Por “El Caballero Azul”
Era miércoles por la tarde y tenía tiempo libre para una nueva aventura.
Los días así en que abunda el caos en el epicentro de la ciudad de Buenos Aires me nace la necesidad de aislarme o escapar hacia la tranquilidad, y nada mejor que hacerlo encerrado en la intimidad junto con una bella mujer.
No tenía nada pensado, fue algo espontáneo y mandé varios mensajes aleatorios a números que tenía agendados de algún relevamiento nocturno que había hecho en esos días, asique estaba entre que me respondan rápido y elegir algún antojo del momento.
De todos los mensajes que envié, uno llegó enseguida, me cerraron sus condiciones y mirando su foto vi que era una señorita que podríamos decir “común”, como cualquiera de esas amigas que suben una foto “hot” a sus redes sociales, o te la envían por mensajito.
Combinamos rápidamente, y en menos de una hora ya estaba en el lugar que era un viejo hotel de la calle Moreno. Sabía de antemano por el mensaje a donde iba y que iba a ser algo rápido, asique no me quejé de cierta falta de privacidad o discreción al apersonarme en la recepción, donde me indicaron que escalera subir y hacia dónde doblar para dar con la puerta a la que debía llamar.
Habiéndo dado tres golpes, se escucha ese sonido expectante de los pasos, y a veces tacones, acercándose para abrir y conocernos las caras. Es una sensación que por más que pasen las mujeres, nunca me va a dejar ni de gustar, ni de generarme expectativa y a veces hasta ciertos nervios.
Quién me abrió se llamaba Oriana, y era una jóven que me encantó. Según me dijo tenía 22 años, ella estaba semidesnuda, solo con la parte de arriba y abajo de su conjunto, la forma en que tenía puesta la parte de abajo le hacía ver grandes piernas, ella flaca y con un trasero de excelente forma y tamaño. Castaña, de tez oscura, petisa y con una forma de ser un tanto inocente y callada que me llamó la atención y hasta llegó a preocuparme, pero ya estaba ahí y sabía lo que tenía que hacer para tratar con pasión a una mujer que debía soltarse.
Esa timidez me incitó a tomar la iniciativa y ante algunas caricias, comencé a desnudarme mientras le daba unos besos en el cuello y ella de a poco se iba soltando al pasar sus manos por mi cuerpo.
Estábamos los dos de pié, y la habitación tenía un espejo en el rincón, la llevé de la mano hasta ese lugar y la puse de espaldas para que ambos nos veamos de perfil. Se dió vuelta y con cierta preocupación me dijo “cola no”. La miré con ternura y le hice saber que no era mi intención.

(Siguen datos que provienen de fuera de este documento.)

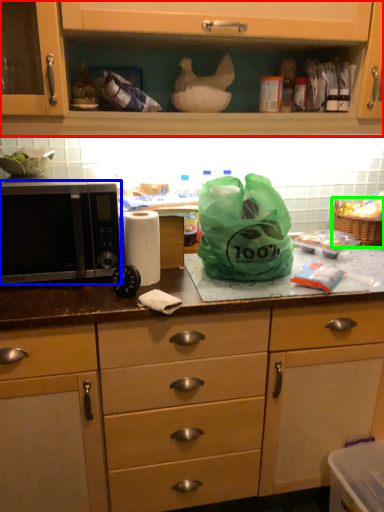
Question: Which object is positioned closest to cabinetry (highlighted by a red box)? Select from microwave oven (highlighted by a blue box) and picnic basket (highlighted by a green box).

Choices:
 (A) microwave oven
 (B) picnic basket

Answer: (A)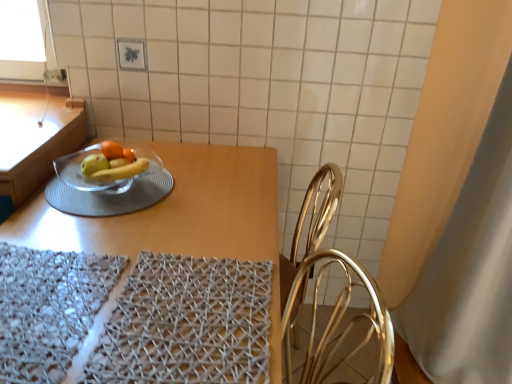
Find the location of `free space to the right of woven fabric place mat at lower left, which is the first place mat from left to right`. free space to the right of woven fabric place mat at lower left, which is the first place mat from left to right is located at coordinates (185, 330).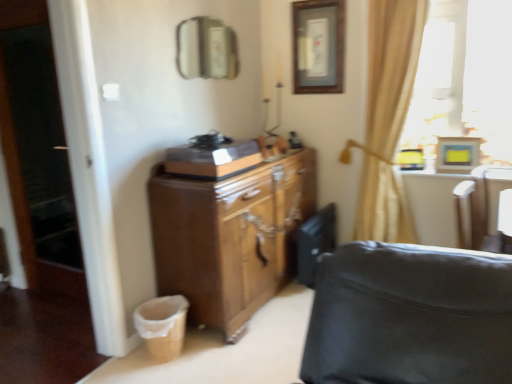
Question: Considering the relative positions of white leather swivel chair at right and metallic rectangular mirror at upper center in the image provided, is white leather swivel chair at right to the left of metallic rectangular mirror at upper center from the viewer's perspective?

Choices:
 (A) no
 (B) yes

Answer: (A)

Question: Does white leather swivel chair at right have a smaller size compared to metallic rectangular mirror at upper center?

Choices:
 (A) no
 (B) yes

Answer: (A)

Question: Can you confirm if white leather swivel chair at right is wider than metallic rectangular mirror at upper center?

Choices:
 (A) no
 (B) yes

Answer: (B)

Question: Is white leather swivel chair at right located outside metallic rectangular mirror at upper center?

Choices:
 (A) no
 (B) yes

Answer: (B)

Question: Is white leather swivel chair at right thinner than metallic rectangular mirror at upper center?

Choices:
 (A) no
 (B) yes

Answer: (A)

Question: From the image's perspective, is white leather swivel chair at right located above or below metallic rectangular mirror at upper center?

Choices:
 (A) above
 (B) below

Answer: (B)

Question: Is white leather swivel chair at right spatially inside metallic rectangular mirror at upper center, or outside of it?

Choices:
 (A) inside
 (B) outside

Answer: (B)

Question: Is point (475, 241) positioned closer to the camera than point (210, 52)?

Choices:
 (A) closer
 (B) farther

Answer: (A)

Question: Considering the relative positions of white leather swivel chair at right and metallic rectangular mirror at upper center in the image provided, is white leather swivel chair at right to the left or to the right of metallic rectangular mirror at upper center?

Choices:
 (A) left
 (B) right

Answer: (B)

Question: Choose the correct answer: Is beige fabric curtain at upper right inside wooden picture frame at upper center, acting as the second picture frame starting from the right, or outside it?

Choices:
 (A) outside
 (B) inside

Answer: (A)

Question: From the image's perspective, relative to wooden picture frame at upper center, acting as the second picture frame starting from the right, is beige fabric curtain at upper right above or below?

Choices:
 (A) above
 (B) below

Answer: (B)

Question: In terms of height, does beige fabric curtain at upper right look taller or shorter compared to wooden picture frame at upper center, arranged as the 2th picture frame when viewed from the front?

Choices:
 (A) short
 (B) tall

Answer: (B)

Question: Considering the positions of beige fabric curtain at upper right and wooden picture frame at upper center, acting as the second picture frame starting from the right, in the image, is beige fabric curtain at upper right wider or thinner than wooden picture frame at upper center, acting as the second picture frame starting from the right,?

Choices:
 (A) wide
 (B) thin

Answer: (A)

Question: Is wooden picture frame at upper right, which is counted as the second picture frame, starting from the left, taller or shorter than wooden picture frame at upper center, acting as the second picture frame starting from the right?

Choices:
 (A) short
 (B) tall

Answer: (A)

Question: In terms of width, does wooden picture frame at upper right, which is counted as the second picture frame, starting from the left, look wider or thinner when compared to wooden picture frame at upper center, the first picture frame from the top?

Choices:
 (A) thin
 (B) wide

Answer: (B)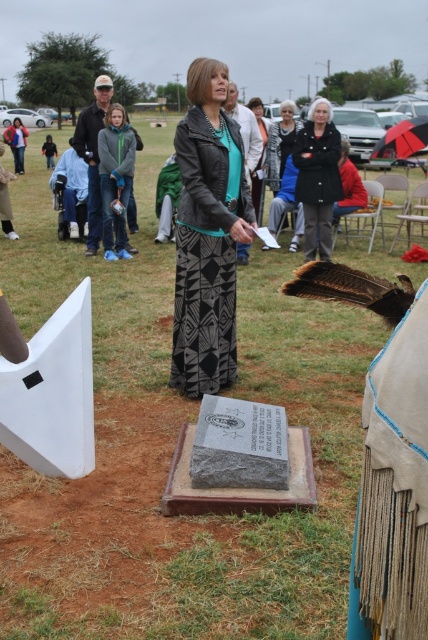
You are organizing a photo shoot and need to ensure that the matte black leather jacket at center and the black textured coat at center are both visible in the frame. Given their sizes, which one might require more space in the composition to accommodate its size?

The matte black leather jacket at center is larger in size than the black textured coat at center, so it would require more space in the composition to accommodate its size.

You are a photographer trying to capture the matte black leather jacket at center in your shot. The camera is positioned at point A. You want to move your camera to point B so that the jacket is centered in the frame. Which direction should you move the camera from point A to point B?

The matte black leather jacket at center is located at coordinates point (x=208, y=234). To center it in the frame, move the camera slightly to the right and down.

You are a photographer positioned at the center of the scene. You want to capture a photo where both the point at coordinates point[231,323] and point[119,120] are clearly visible. Based on their positions, which point is closer to your camera lens?

Point[231,323] is closer to the camera than point[119,120], so it will appear larger in the photo.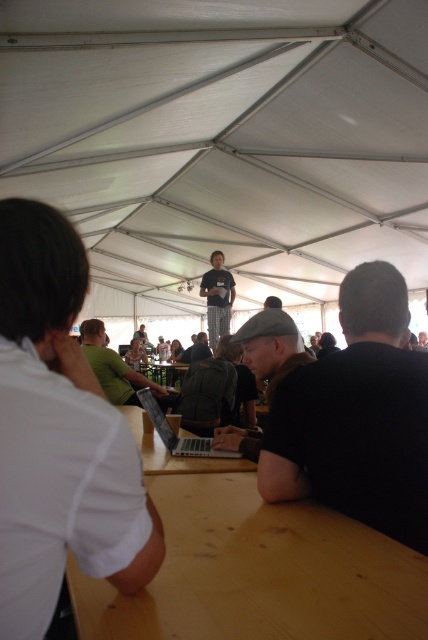
Question: Is the position of wooden table at center more distant than that of dark gray shirt at center?

Choices:
 (A) yes
 (B) no

Answer: (B)

Question: Can you confirm if gray woolen cap at center is positioned to the left of green fabric shirt at center?

Choices:
 (A) no
 (B) yes

Answer: (A)

Question: Based on their relative distances, which object is farther from the light brown wood table at lower center?

Choices:
 (A) light brown wooden table at center
 (B) wooden table at center

Answer: (A)

Question: Which of the following is the closest to the observer?

Choices:
 (A) coord(231,442)
 (B) coord(425,552)

Answer: (B)

Question: Does light brown wood table at lower center have a smaller size compared to wooden table at center?

Choices:
 (A) yes
 (B) no

Answer: (A)

Question: Which object is positioned closest to the light brown wood table at lower center?

Choices:
 (A) white matte shirt at left
 (B) wooden table at center
 (C) dark gray shirt at center
 (D) gray woolen cap at center

Answer: (A)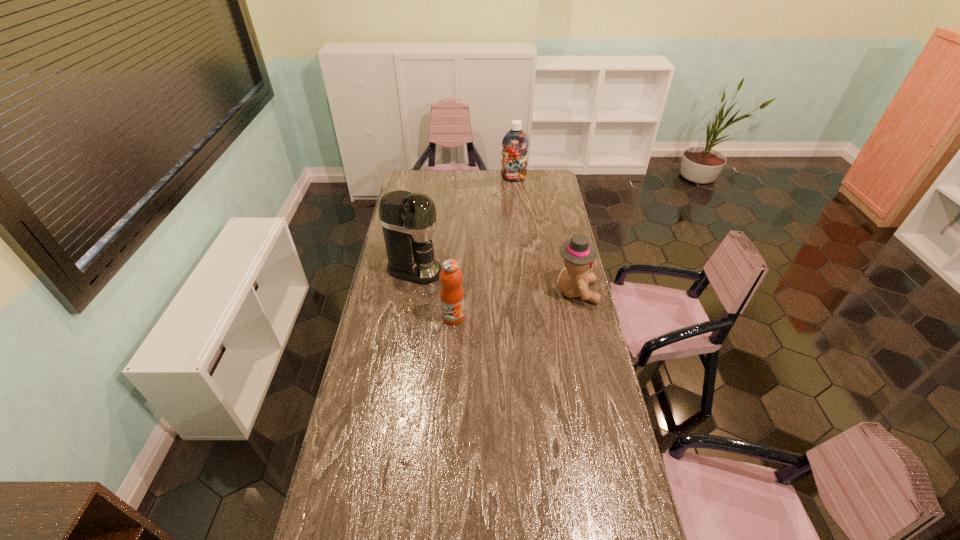
This screenshot has width=960, height=540. Find the location of `the second object from left to right`. the second object from left to right is located at coordinates (452, 295).

This screenshot has width=960, height=540. I want to click on the rightmost object, so click(x=579, y=254).

What are the coordinates of `shampoo` in the screenshot? It's located at (515, 143).

Identify the location of the third shortest object. (515, 143).

Where is `the leftmost object`? The height and width of the screenshot is (540, 960). the leftmost object is located at coordinates (408, 220).

What are the coordinates of `free space located on the front label of the second object from left to right` in the screenshot? It's located at (450, 368).

Image resolution: width=960 pixels, height=540 pixels. Identify the location of free region located on the front label of the shampoo. (509, 219).

Find the location of a particular element. free space located on the front label of the shampoo is located at coordinates (509, 214).

The image size is (960, 540). I want to click on vacant space located 0.260m on the front label of the shampoo, so click(x=510, y=207).

Identify the location of blank area located place cup under the spout of the leftmost object. (462, 281).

Ahí comenzamos suavemente hasta que luego de un rato ella comenzó a gemir.
Yo me veía en el espejo y me excitaba cada vez más y más.
Ya estábamos los dos en confianza y gozando de nuestros cuerpos, hasta que nos fuimos a la cama y comenzamos a cambiar una y otra vez de posiciones. Yo estaba muy prendido pero con ganas de extender un poco la acción para disfrutarlo más. Intercambiamos lamidas, la puse en cuatro, me cabalgó de frente y espalda, hasta que finalmente en misionero, en un momento una de las sábanas me empezó a rozar los testículos dándome una sensación de cosquillas que me hicieron acabar de placer.
Durante todo ese rato ella se soltó y sé que lo disfrutó por sus gemidos in crescendo y su actitud, pero no me emitió palabra alguna, y al terminar, había vuelto a su estado de timidez.
Traté de sacarle cierta conversación pero estaba muy introvertida, me empecé a preguntar seriamente por qué ella estaba ahí, si lo que transmitía era como que no quería. Tal vez era primeriza, la verdad no lo sé.
Son situaciones que por momentos me provocan cierto morbo y excitación, pero por otro lado tengo mi bondad y me preocupo si veo a alguien mal.
Cómo sea, me fui de ahí con una experiencia que no se podría describir como extravagante, pero que me dejó un recuerdo al que cada tanto visito en mi cabeza por la sensación de placer que con su inocencia me dejó Oriana.